Nous partageons entièrement cette dernière idée mais le fait est qu’aucune preuve tangible de la culpabilité de Damas et de ses représentants n’a été avancée.

  • L’annexe au projet de résolution contenait une liste de représentants officiels et d’organisations contre qui il était proposé de décréter les sanctions.
  • Mais ces listes viennent littéralement de nulle part.
  • Les personnes et les organisations mentionnées ne figuraient pas du tout dans les rapports du Mécanisme d’enquête conjoint OIAC-ONU sur l’usage de l’arme chimique en Syrie.
  • Nous avons demandé de fournir des preuves montrant qu’elles étaient responsables de l’usage de l’arme chimique à des fins militaires: elles sont restées sans réponse. Il nous a été proposé de croire ces listes sur parole et de ne pas songer à les remettre en question.

Cette ligne de certains pays occidentaux n’a rien à voir avec la justice internationale. C’était plutôt une tentative de justice basée sur des méthodes inappropriées et mise en œuvre de manière pas du tout professionnelle.

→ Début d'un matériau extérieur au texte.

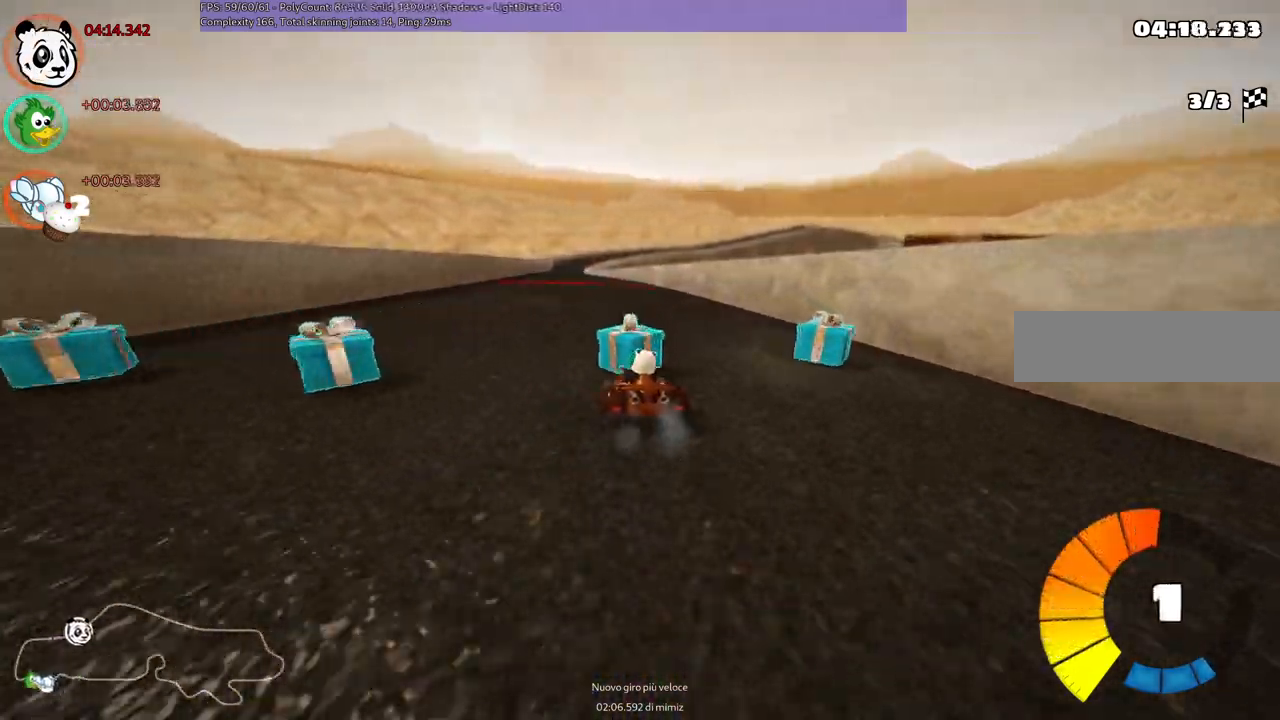
{"keys": ["m", "right", "up"], "events": [[17, "left", "down"], [167, "left", "up"]]}
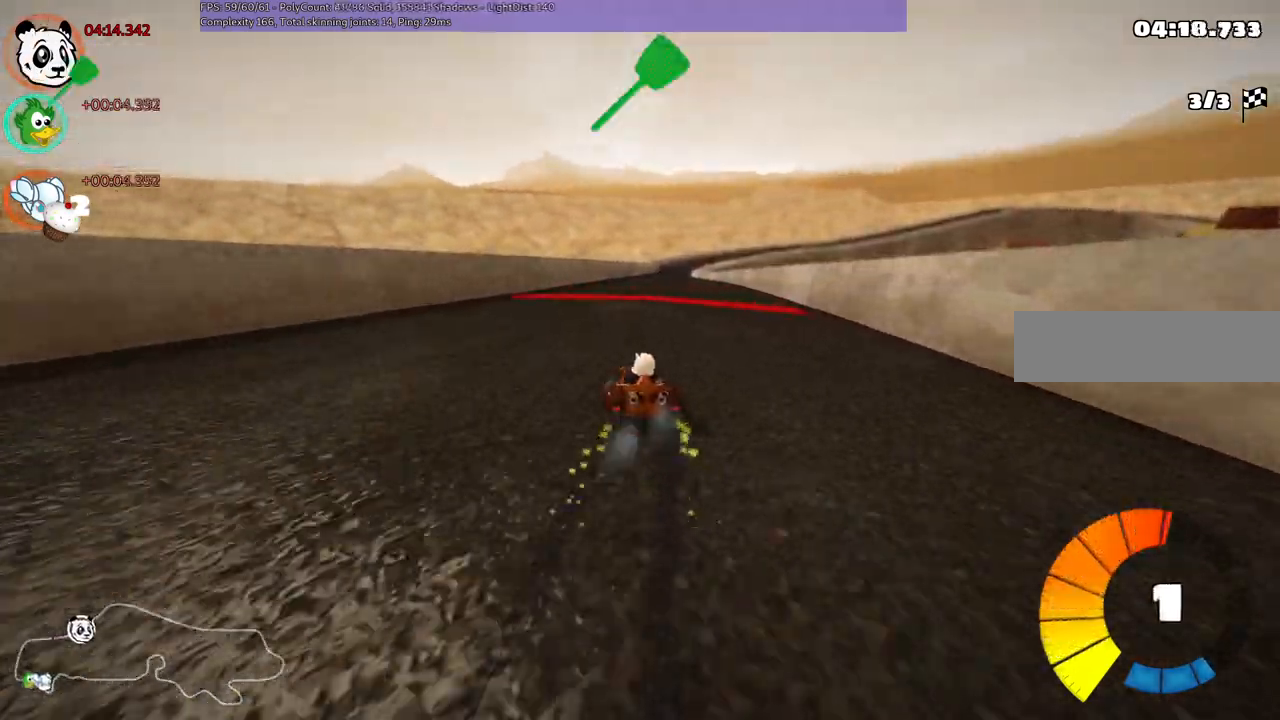
{"keys": ["up"], "events": [[217, "n", "down"], [267, "m", "up"], [417, "n", "up"], [450, "right", "up"]]}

  • Pour s’en convaincre, il suffit de consulter le projet de listes de sanction.
  • On y retrouve des dirigeants militaires et des responsables de centres de recherche. Autrement dit, on nous proposait sérieusement de croire que les généraux et les grands chercheurs syriens étaient personnellement responsables de la fabrication et de l’usage du chlore et du manganèse à des fins militaires.
  • Les coauteurs du projet n’ont même pas fait l’effort d’apporter au projet un semblant de vraisemblance.

En somme, tout cela nous a donné des raisons de considérer ce vote comme la poursuite de jeux politiques malsains ayant pour objectif d’écarter à tout prix le gouvernement syrien actuel. Bien évidemment, la Russie ne peut pas et ne participera pas à de tels jeux. C’était également inadmissible pour d’autres États membres du Conseil de sécurité des Nations unies. Hormis la Russie, la Chine et la Bolivie ont également voté contre alors que l’Égypte, le Kazakhstan et l’Éthiopie se sont abstenus.